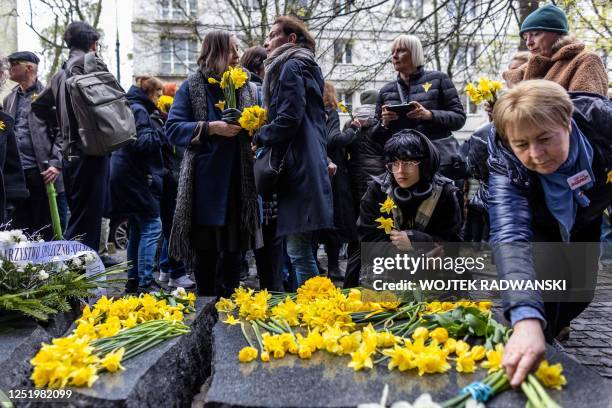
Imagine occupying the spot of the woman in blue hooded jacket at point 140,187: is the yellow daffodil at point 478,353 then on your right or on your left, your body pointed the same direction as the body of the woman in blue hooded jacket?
on your right

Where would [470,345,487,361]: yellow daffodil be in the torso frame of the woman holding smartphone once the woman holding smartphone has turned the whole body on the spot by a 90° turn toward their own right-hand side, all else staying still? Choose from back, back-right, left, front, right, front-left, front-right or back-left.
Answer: back-left

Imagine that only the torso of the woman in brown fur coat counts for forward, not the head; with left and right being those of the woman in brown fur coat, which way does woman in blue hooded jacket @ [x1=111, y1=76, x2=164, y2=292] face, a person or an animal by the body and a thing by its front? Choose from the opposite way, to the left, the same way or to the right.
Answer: the opposite way

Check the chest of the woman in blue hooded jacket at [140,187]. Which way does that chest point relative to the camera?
to the viewer's right

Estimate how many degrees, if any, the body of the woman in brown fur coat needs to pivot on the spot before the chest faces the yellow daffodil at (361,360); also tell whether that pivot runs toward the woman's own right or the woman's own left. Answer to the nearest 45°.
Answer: approximately 45° to the woman's own left

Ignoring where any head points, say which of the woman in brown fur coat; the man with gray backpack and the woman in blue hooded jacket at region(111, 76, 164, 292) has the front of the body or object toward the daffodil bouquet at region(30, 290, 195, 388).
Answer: the woman in brown fur coat

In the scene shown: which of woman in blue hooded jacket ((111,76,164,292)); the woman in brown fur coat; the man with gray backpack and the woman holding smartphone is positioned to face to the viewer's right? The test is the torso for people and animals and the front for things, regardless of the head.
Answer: the woman in blue hooded jacket

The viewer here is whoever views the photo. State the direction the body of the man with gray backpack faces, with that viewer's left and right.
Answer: facing away from the viewer and to the left of the viewer

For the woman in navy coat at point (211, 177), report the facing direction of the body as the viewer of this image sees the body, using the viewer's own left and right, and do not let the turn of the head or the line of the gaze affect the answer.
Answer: facing the viewer and to the right of the viewer

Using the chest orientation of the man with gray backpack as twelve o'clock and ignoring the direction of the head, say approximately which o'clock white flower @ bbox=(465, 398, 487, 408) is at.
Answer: The white flower is roughly at 7 o'clock from the man with gray backpack.

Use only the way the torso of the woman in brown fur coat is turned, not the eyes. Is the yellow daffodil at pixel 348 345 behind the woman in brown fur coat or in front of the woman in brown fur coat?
in front

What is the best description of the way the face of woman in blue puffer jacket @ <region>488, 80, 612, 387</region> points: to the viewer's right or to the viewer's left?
to the viewer's left

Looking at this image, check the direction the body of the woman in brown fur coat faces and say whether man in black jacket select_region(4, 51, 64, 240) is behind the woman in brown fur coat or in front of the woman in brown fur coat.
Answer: in front
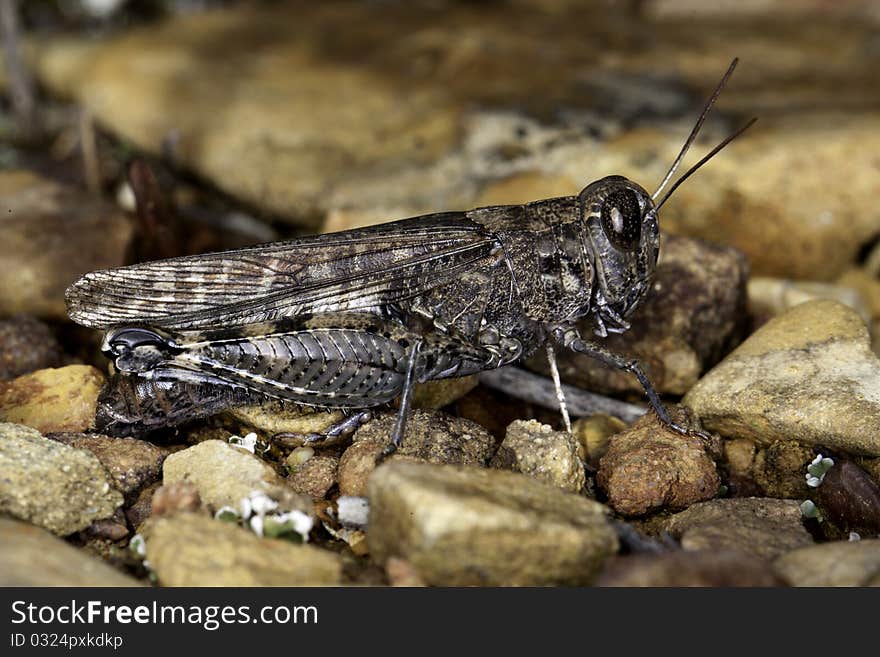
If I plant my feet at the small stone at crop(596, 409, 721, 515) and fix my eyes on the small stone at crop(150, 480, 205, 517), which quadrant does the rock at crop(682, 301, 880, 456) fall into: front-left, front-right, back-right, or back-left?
back-right

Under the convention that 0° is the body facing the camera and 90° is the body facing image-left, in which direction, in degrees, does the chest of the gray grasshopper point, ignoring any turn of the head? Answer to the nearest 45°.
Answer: approximately 270°

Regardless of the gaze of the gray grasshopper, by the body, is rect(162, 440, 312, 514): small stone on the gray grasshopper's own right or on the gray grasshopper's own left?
on the gray grasshopper's own right

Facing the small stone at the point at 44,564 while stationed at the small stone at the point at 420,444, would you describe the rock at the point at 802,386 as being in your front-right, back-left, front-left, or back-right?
back-left

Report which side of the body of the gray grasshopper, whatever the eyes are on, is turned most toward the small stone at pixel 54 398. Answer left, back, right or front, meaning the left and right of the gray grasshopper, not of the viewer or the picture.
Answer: back

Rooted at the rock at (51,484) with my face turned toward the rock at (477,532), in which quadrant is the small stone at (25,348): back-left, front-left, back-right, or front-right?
back-left

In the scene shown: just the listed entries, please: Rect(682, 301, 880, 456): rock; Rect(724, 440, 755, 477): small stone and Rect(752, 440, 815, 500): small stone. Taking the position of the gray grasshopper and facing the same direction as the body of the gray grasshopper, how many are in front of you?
3

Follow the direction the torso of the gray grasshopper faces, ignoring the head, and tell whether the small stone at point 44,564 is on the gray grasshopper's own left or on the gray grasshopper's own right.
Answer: on the gray grasshopper's own right

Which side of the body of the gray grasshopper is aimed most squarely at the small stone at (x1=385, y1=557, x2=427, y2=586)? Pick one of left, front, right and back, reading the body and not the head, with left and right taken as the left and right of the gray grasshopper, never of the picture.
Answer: right

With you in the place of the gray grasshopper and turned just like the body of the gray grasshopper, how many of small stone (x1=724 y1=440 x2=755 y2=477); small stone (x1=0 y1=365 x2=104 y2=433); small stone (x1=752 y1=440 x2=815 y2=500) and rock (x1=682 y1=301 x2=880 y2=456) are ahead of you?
3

** EXERCISE **
Can you format every one of the rows above as a two-column CSV with the headers text and answer, one line per row, with each field in double quotes and any line breaks replaced by spaces? Leave the pictures out.

** THE COMPLETED TASK **
text,answer
"Imagine occupying the spot of the woman in blue hooded jacket at point 140,187: is the yellow daffodil at point 478,353 then on your right or on your left, your body pointed the same direction as the body of the woman in blue hooded jacket?","on your right"
"Where would [470,345,487,361]: yellow daffodil be in the torso frame of the woman holding smartphone once the woman holding smartphone has turned the whole body on the spot by a 90° turn toward their own right-hand side, all else staying still? Choose from back, back-right, left, front, right, front-left, front-right or back-left. Answer:","back-left"
"Imagine that only the torso of the woman in brown fur coat counts for forward, not the head; with left and right being those of the woman in brown fur coat, which way does woman in blue hooded jacket @ [x1=111, y1=76, x2=164, y2=292] face, a person or an animal by the body and a thing by its front? Choose from the opposite way, to the left, the same way or to the right. Answer:","the opposite way"
"Check the chest of the woman in blue hooded jacket at [140,187]. Which way does that chest point relative to the camera?","to the viewer's right"
"Estimate how many degrees, if any, the body of the woman in brown fur coat needs to pivot on the spot before the chest faces the yellow daffodil at (361,360); also tell whether that pivot runs toward the woman's own right or the woman's own left. Answer to the nearest 45°. Answer:","approximately 45° to the woman's own left"
"Ignoring where any head points, say which of the woman in brown fur coat; the man with gray backpack and the woman in blue hooded jacket at region(111, 76, 164, 292) has the front of the body or object toward the daffodil bouquet at region(30, 290, 195, 388). Answer:","the woman in brown fur coat"
"In the scene shown: which of woman in blue hooded jacket ((111,76,164,292)); the woman in brown fur coat; the man with gray backpack and the woman holding smartphone is positioned to face to the viewer's right? The test is the torso for people and animals and the front for things, regardless of the head. Answer:","the woman in blue hooded jacket"
"The viewer here is whoever views the photo. State the direction the body of the man with gray backpack faces, with that viewer's left and right. Answer:","facing away from the viewer and to the left of the viewer"
"For the woman in navy coat at point (211, 177), report the facing direction of the body as the viewer of this image sees the body, using the viewer's own left and right, and do not let the turn of the head or the line of the gaze affect the answer. Answer:","facing the viewer and to the right of the viewer"
"Using the chest orientation of the man with gray backpack as twelve o'clock and ignoring the direction of the head, say approximately which o'clock white flower @ bbox=(465, 398, 487, 408) is at. Answer:","The white flower is roughly at 7 o'clock from the man with gray backpack."
"Use only the way the torso of the woman in brown fur coat is turned, not the eyes. Is the yellow daffodil at pixel 348 345 behind the woman in brown fur coat or in front of the woman in brown fur coat?","in front"
"What is the best description of the way the face of woman in blue puffer jacket @ <region>488, 80, 612, 387</region> points: to the viewer's right or to the viewer's left?","to the viewer's left"
"Looking at this image, check the direction the body of the woman in brown fur coat faces and say whether man in black jacket select_region(4, 51, 64, 240) is behind the woman in brown fur coat or in front of the woman in brown fur coat. Answer:","in front"
"If I plant my feet at the small stone at crop(596, 409, 721, 515) and fix my eyes on the small stone at crop(150, 480, 205, 517), which quadrant does the rock at crop(682, 301, 880, 456) fall into: front-left, front-right, back-right, or back-left?","back-right"
"Under the convention that 0° is the body facing the camera and 90° is the body facing image-left, in which direction, in degrees, does the chest of the gray grasshopper point, ignoring any turn of the head? Answer to the nearest 45°. Answer:","approximately 270°"
"Regardless of the gaze of the gray grasshopper, by the body, is rect(162, 440, 312, 514): small stone on the gray grasshopper's own right or on the gray grasshopper's own left?","on the gray grasshopper's own right"
"Facing the small stone at the point at 44,564 while stationed at the small stone at the point at 420,444, would you describe the rock at the point at 802,386 as being in your front-right, back-left, front-left, or back-right?","back-left"
"Report which side of the body of the gray grasshopper, whatever the eyes are on, is turned most toward the small stone at pixel 54 398. Answer left, back, right or front, meaning the left and right of the gray grasshopper, not of the viewer or the picture. Answer:","back"
"Rooted at the rock at (51,484) with my face turned toward the rock at (477,532), in which quadrant is the small stone at (25,348): back-left, front-left, back-right, or front-right?","back-left"
"In the scene shown: just the listed entries, please: Rect(682, 301, 880, 456): rock; Rect(724, 440, 755, 477): small stone and Rect(752, 440, 815, 500): small stone. Taking the position of the gray grasshopper and facing the same direction as the body of the gray grasshopper, how many are in front of you?","3"
"Follow the direction the torso of the gray grasshopper faces, ignoring the head, and tell whether the small stone at point 44,564 is on the gray grasshopper's own left or on the gray grasshopper's own right. Answer:","on the gray grasshopper's own right"
"Which side of the body of the gray grasshopper is aimed most squarely at the small stone at (x1=385, y1=557, x2=427, y2=586)? Pick one of left, front, right and back, reading the body and not the head, with left and right taken as the left and right of the gray grasshopper, never of the picture. Answer:","right"
"With you in the place of the gray grasshopper and turned just like the body of the gray grasshopper, how many of small stone (x1=724 y1=440 x2=755 y2=477); small stone (x1=0 y1=365 x2=104 y2=433); small stone (x1=752 y1=440 x2=815 y2=500) and rock (x1=682 y1=301 x2=880 y2=456) are ahead of you?","3"